[Pixel coordinate listings]
···

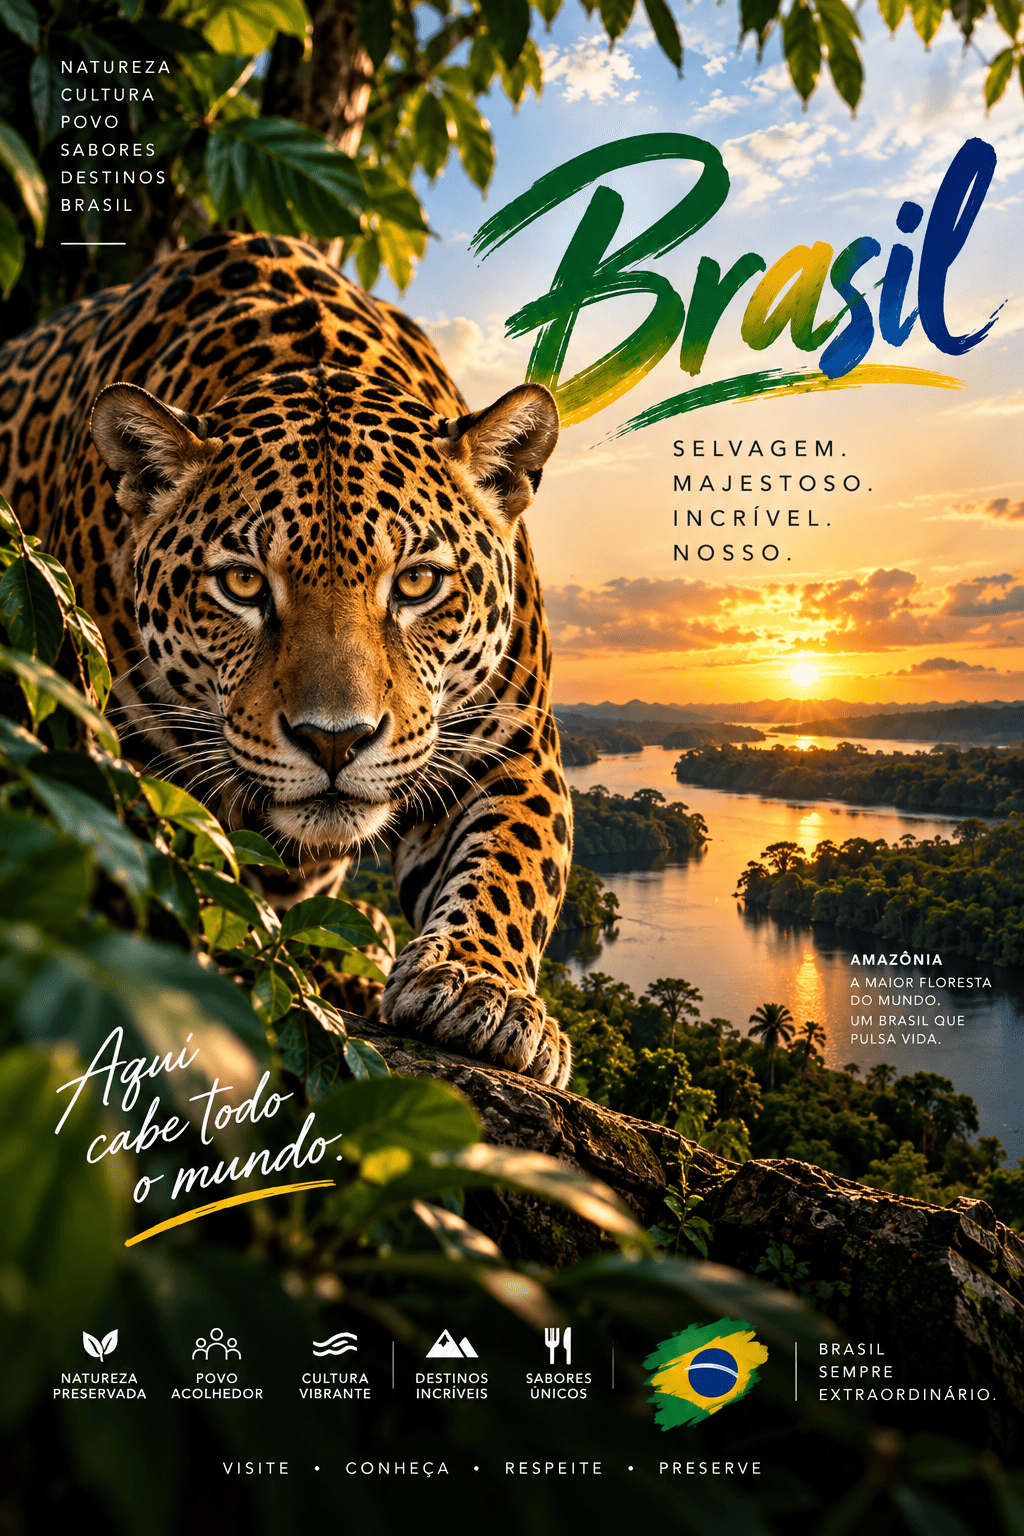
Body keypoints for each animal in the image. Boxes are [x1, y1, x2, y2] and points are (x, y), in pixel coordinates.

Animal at [0, 231, 574, 1088]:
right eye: (242, 583)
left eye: (417, 582)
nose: (335, 741)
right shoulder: (106, 742)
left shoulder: (511, 738)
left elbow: (518, 861)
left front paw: (481, 988)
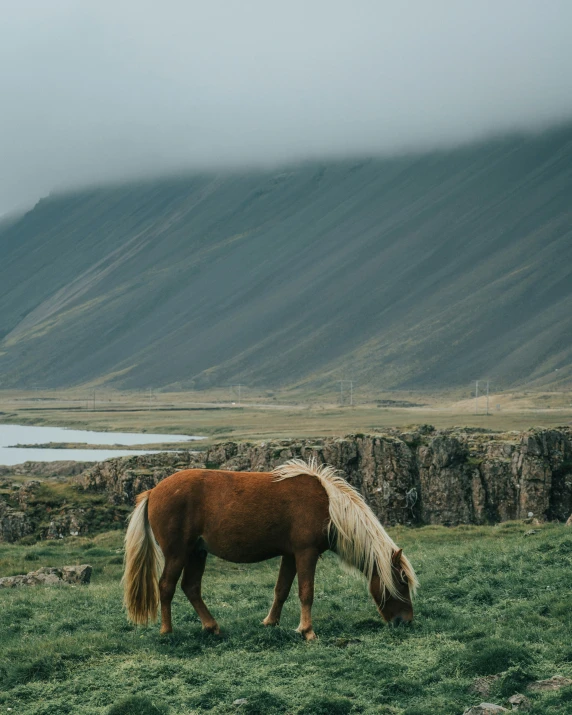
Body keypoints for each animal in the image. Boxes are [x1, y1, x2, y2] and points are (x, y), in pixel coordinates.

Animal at [123, 456, 418, 640]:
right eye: (402, 582)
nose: (407, 621)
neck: (329, 507)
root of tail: (153, 492)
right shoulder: (306, 553)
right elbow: (306, 592)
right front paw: (308, 631)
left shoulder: (290, 555)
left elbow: (282, 590)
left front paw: (270, 622)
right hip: (178, 554)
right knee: (166, 587)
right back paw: (167, 631)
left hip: (197, 552)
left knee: (191, 587)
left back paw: (212, 627)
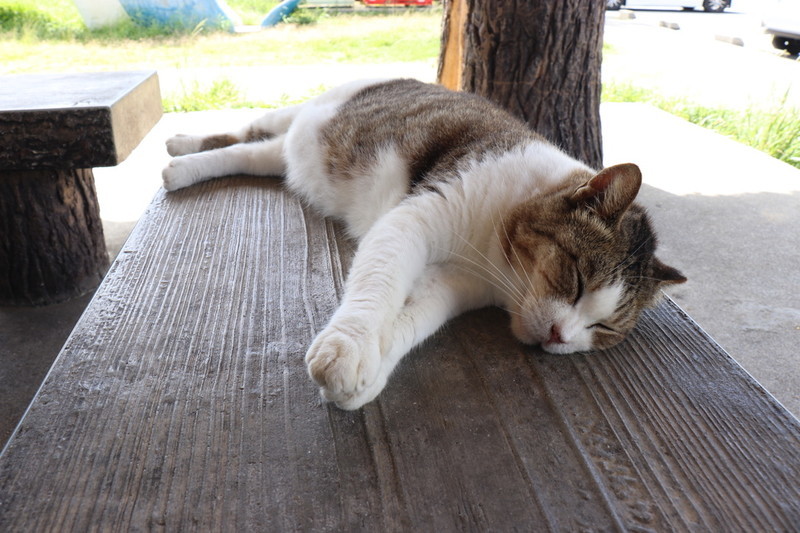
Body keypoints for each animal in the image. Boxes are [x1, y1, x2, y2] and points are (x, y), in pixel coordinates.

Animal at [164, 78, 688, 408]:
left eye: (602, 329)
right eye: (575, 280)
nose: (561, 336)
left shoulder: (453, 285)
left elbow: (413, 320)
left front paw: (368, 375)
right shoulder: (413, 220)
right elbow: (379, 285)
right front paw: (348, 349)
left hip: (287, 153)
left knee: (251, 153)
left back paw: (188, 161)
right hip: (306, 112)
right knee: (245, 131)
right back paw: (180, 151)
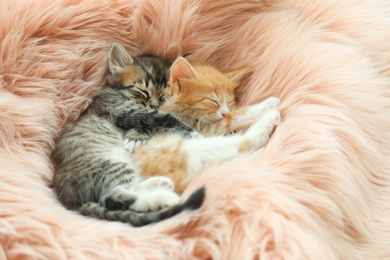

···

_About this exercise_. Each entry shown above must be quoted exactly, with its pictures left out.

_Output of the task_.
Body keypoints for each animal in the image. Boxes are [x1, y1, x2, y2] and points are (x, y), in pixel coordinates.

Animal at [0, 231, 574, 1088]:
right eye: (242, 583)
left eye: (417, 582)
nose: (335, 741)
right shoulder: (106, 742)
left shoulder: (511, 738)
left elbow: (518, 861)
left front paw: (481, 988)
Body keypoints for each animal in the image. Boxes are [x1, y1, x2, y2] and points are (x, y), in pixel coordinates.

Animal at [123, 456, 418, 640]:
right eye: (402, 582)
nose: (407, 621)
neck: (329, 507)
root of tail: (153, 492)
right shoulder: (306, 553)
right elbow: (306, 592)
right front paw: (308, 631)
left shoulder: (290, 555)
left elbow: (282, 590)
left front paw: (270, 622)
right hip: (178, 554)
right knee: (166, 587)
right back paw: (167, 631)
left hip: (197, 552)
left knee: (191, 587)
left back paw: (212, 627)
Body keypoints for each animal in the image. Boxes are [x1, y1, x2, y2] and points are (x, y), in pixel coordinates.

Animal at [164, 78, 688, 408]:
left eye: (602, 329)
right eye: (575, 280)
nose: (561, 336)
left shoulder: (453, 285)
left elbow: (413, 320)
left front paw: (368, 375)
right shoulder: (413, 220)
right elbow: (379, 285)
right front paw: (348, 349)
left hip: (287, 153)
left knee: (251, 153)
left back paw: (188, 161)
right hip: (306, 112)
right knee: (245, 131)
right back paw: (180, 151)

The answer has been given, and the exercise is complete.